--- Assignment ---
Among the lines below, list those containing the string "either".

--- Dataset excerpts ---
_____
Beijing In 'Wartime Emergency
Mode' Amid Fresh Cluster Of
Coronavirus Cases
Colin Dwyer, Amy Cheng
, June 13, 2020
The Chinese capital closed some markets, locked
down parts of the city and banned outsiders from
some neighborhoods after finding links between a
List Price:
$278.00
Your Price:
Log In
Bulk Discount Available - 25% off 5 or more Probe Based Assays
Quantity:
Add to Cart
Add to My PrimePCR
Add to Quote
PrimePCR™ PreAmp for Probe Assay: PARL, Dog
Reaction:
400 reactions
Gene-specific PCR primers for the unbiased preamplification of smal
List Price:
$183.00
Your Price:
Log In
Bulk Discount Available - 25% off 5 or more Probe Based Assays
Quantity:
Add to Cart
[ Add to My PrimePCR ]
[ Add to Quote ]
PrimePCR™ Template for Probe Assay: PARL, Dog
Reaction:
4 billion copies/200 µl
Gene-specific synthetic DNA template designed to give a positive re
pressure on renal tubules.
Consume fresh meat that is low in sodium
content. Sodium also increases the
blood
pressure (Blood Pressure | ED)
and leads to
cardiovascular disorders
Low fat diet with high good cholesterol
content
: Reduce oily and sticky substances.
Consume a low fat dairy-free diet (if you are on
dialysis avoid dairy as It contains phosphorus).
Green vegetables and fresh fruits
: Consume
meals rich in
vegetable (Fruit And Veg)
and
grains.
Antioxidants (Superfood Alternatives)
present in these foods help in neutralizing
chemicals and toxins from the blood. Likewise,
_____
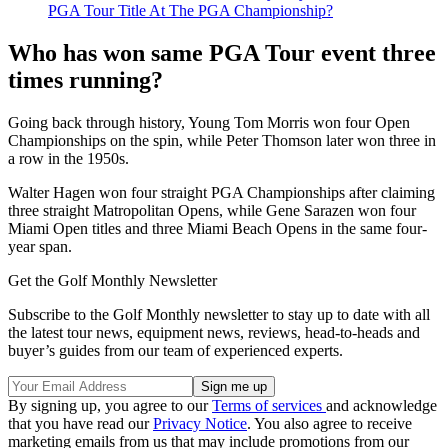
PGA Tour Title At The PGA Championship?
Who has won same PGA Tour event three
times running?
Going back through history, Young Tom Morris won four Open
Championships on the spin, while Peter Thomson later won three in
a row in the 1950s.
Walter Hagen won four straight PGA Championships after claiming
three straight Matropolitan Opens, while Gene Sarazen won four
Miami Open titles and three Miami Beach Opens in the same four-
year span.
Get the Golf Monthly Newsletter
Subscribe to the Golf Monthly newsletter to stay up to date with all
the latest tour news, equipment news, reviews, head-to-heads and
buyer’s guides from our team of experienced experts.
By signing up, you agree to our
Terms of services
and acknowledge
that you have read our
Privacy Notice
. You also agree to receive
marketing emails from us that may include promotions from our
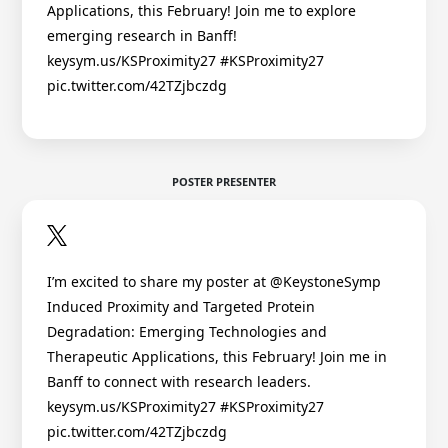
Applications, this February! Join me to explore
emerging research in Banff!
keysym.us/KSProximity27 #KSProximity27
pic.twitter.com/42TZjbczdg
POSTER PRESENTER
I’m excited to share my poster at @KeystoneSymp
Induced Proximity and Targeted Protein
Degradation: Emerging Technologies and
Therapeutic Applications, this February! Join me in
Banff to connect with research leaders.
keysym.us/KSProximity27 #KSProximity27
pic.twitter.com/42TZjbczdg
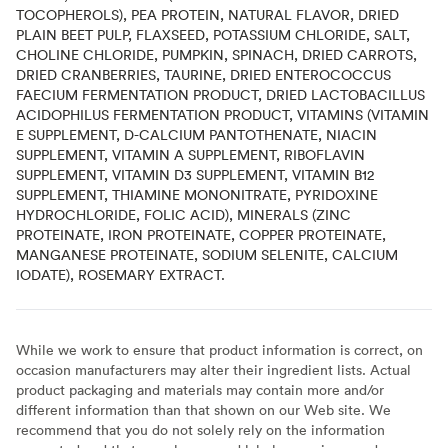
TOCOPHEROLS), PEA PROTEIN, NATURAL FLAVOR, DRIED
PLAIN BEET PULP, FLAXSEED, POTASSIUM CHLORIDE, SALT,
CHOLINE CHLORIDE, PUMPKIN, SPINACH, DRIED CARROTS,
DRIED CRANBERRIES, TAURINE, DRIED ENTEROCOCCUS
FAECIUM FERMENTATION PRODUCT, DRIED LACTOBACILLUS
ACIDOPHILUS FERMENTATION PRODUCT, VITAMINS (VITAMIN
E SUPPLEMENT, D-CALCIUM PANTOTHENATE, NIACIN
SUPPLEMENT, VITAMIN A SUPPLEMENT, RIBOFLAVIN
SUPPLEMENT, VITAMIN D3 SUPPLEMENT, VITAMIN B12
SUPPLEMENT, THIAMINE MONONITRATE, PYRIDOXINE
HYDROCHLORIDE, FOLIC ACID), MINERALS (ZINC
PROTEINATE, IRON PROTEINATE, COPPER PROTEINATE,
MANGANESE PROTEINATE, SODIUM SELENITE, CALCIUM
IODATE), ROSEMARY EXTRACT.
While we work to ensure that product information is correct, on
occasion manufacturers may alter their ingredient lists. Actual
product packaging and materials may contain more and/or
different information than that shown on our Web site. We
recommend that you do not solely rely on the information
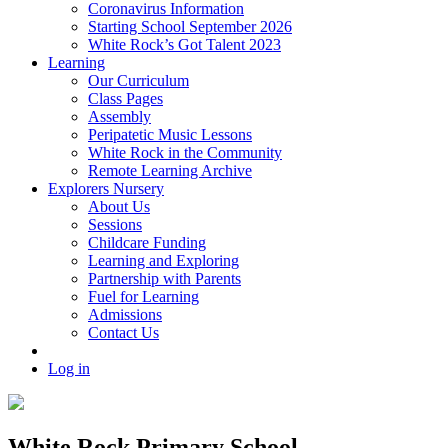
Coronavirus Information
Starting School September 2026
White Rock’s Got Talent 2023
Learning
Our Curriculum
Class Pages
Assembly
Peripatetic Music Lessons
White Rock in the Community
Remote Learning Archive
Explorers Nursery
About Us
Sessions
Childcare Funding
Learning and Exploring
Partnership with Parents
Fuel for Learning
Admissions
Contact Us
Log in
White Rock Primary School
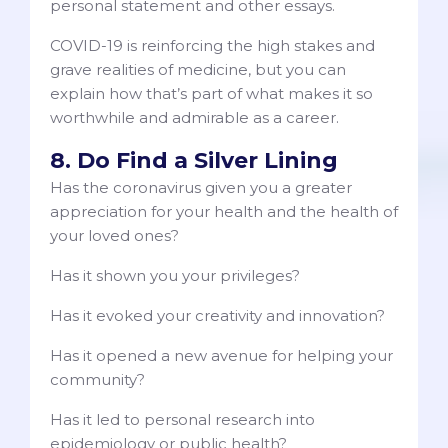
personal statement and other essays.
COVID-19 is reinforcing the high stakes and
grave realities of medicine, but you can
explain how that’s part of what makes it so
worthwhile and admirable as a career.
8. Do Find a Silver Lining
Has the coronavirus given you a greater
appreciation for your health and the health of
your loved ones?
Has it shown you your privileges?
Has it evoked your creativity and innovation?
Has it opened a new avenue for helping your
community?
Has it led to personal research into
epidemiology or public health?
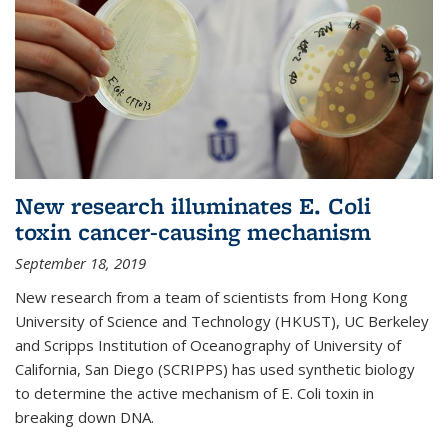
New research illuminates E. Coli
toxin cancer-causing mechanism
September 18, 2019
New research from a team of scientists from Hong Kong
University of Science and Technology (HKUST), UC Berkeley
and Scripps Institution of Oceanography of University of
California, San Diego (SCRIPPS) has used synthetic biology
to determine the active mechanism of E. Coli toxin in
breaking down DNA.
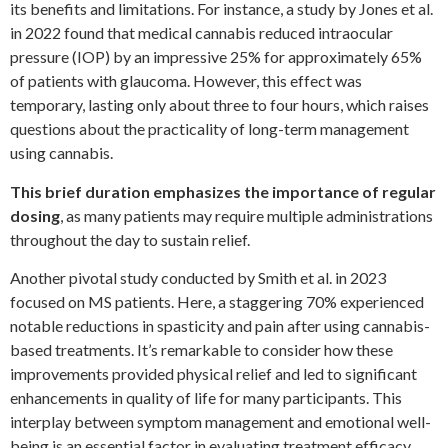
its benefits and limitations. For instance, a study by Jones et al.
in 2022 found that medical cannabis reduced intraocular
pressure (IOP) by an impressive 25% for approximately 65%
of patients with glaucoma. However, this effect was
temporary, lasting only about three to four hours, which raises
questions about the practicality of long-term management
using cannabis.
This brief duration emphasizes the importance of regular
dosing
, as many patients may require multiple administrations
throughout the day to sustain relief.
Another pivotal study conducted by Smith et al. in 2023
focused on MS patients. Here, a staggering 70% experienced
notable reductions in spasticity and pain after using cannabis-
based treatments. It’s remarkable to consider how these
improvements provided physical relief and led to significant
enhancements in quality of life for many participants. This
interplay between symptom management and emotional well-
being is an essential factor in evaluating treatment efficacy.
_____
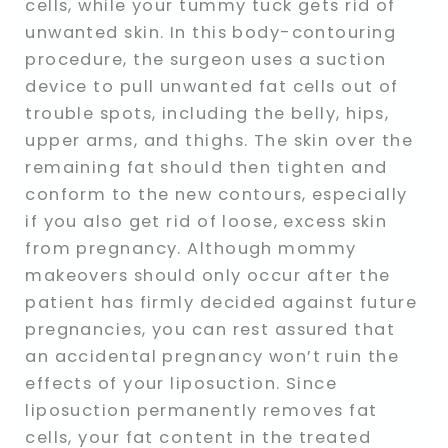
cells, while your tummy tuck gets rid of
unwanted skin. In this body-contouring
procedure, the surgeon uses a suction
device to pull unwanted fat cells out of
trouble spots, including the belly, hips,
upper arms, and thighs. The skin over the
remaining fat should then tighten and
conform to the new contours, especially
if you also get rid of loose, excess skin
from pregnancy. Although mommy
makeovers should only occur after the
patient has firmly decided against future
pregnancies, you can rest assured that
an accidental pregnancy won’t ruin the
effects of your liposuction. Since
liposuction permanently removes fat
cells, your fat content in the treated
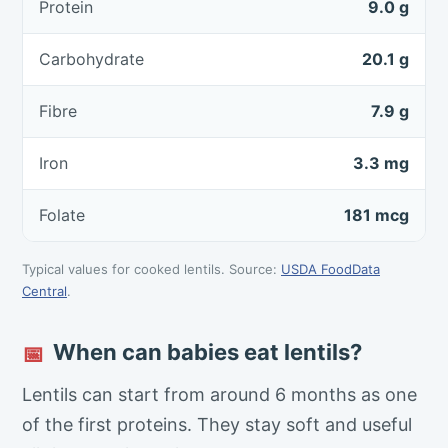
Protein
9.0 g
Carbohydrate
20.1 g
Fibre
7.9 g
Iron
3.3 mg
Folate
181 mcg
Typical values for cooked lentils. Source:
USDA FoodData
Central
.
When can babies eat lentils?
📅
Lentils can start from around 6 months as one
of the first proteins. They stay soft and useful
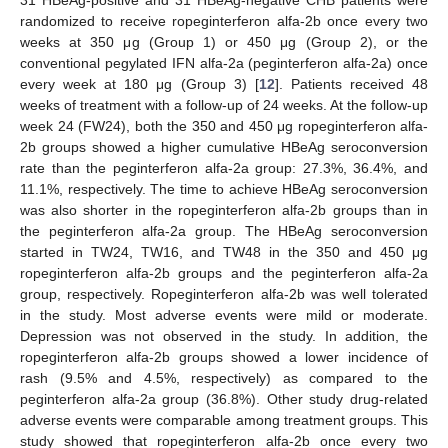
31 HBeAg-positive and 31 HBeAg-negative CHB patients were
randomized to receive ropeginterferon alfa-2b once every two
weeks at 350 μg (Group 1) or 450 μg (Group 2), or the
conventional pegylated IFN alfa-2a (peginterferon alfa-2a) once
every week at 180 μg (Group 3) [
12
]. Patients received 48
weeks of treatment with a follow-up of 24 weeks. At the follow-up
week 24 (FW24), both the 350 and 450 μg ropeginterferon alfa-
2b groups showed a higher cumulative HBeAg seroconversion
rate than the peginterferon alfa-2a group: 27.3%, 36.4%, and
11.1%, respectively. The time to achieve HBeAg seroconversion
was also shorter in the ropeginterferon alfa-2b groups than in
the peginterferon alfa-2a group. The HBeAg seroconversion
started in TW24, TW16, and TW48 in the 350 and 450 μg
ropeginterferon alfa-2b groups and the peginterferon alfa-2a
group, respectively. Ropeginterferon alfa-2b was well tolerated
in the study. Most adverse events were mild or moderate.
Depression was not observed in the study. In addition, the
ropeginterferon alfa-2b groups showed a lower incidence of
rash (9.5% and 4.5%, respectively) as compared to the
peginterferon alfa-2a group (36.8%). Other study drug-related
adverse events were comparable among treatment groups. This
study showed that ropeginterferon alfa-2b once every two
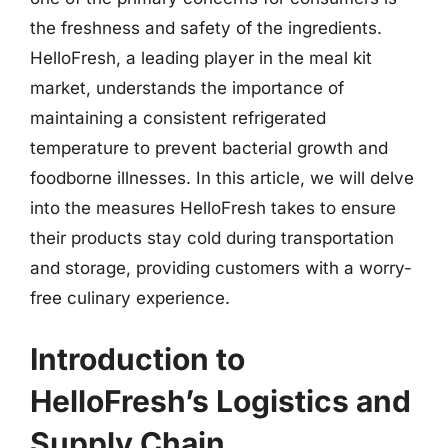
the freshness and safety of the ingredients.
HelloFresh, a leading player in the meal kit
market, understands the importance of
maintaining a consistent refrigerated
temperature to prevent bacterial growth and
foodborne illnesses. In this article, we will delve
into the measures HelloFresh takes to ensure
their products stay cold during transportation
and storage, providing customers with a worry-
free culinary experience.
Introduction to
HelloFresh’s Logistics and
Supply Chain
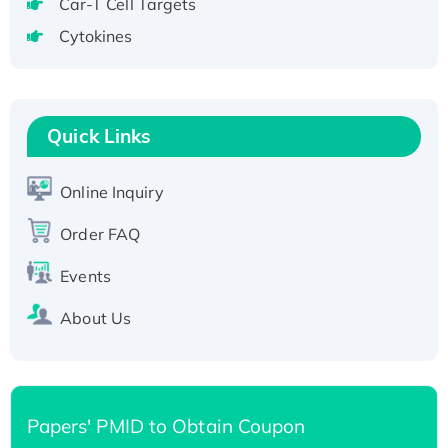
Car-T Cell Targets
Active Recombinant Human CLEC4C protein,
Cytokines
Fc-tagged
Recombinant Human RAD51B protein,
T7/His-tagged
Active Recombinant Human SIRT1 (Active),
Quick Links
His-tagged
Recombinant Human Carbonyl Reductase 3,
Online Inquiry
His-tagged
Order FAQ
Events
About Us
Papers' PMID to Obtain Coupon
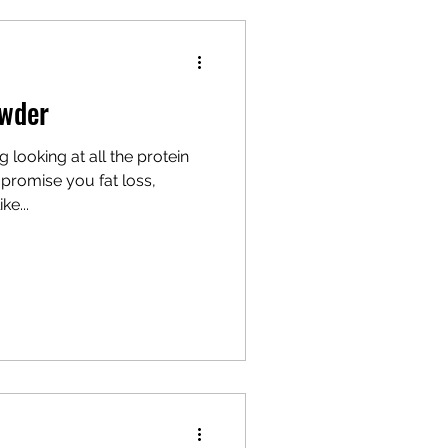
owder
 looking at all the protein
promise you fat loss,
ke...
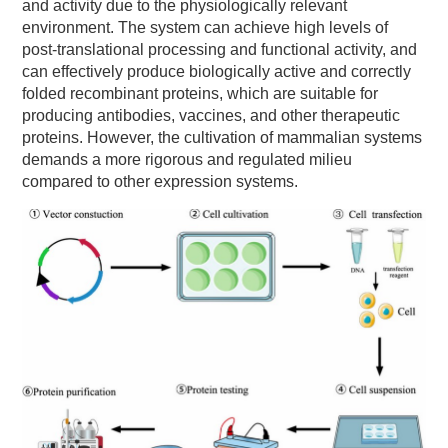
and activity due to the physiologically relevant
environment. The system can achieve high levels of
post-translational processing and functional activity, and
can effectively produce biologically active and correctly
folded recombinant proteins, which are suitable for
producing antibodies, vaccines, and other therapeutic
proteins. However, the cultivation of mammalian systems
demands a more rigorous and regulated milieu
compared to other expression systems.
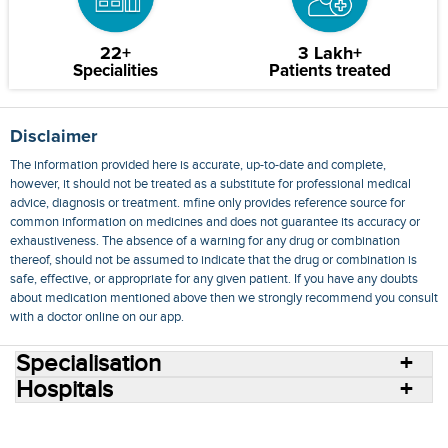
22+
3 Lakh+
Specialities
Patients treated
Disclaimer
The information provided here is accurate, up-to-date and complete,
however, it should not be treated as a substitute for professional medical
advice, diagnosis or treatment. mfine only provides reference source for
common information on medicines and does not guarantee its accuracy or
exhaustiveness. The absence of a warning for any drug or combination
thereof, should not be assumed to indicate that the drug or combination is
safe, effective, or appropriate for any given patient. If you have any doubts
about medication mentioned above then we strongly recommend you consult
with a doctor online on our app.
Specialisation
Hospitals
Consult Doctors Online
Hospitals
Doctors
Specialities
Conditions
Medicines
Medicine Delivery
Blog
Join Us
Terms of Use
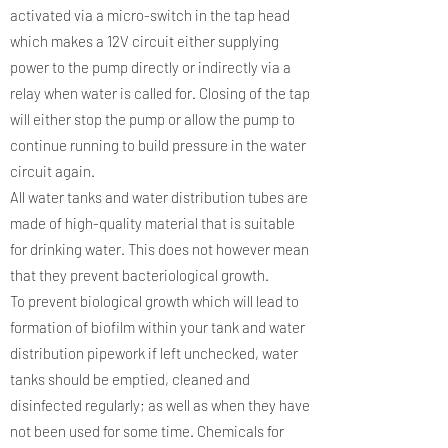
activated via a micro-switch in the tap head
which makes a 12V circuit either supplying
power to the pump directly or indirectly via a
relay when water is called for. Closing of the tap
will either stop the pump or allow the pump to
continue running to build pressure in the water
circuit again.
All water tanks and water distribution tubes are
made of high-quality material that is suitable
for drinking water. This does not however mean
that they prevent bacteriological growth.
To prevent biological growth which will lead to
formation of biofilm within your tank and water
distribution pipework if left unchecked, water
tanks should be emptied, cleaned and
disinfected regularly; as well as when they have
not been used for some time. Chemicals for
_____
--- Task result ---
which makes a 12V circuit either supplying
will either stop the pump or allow the pump to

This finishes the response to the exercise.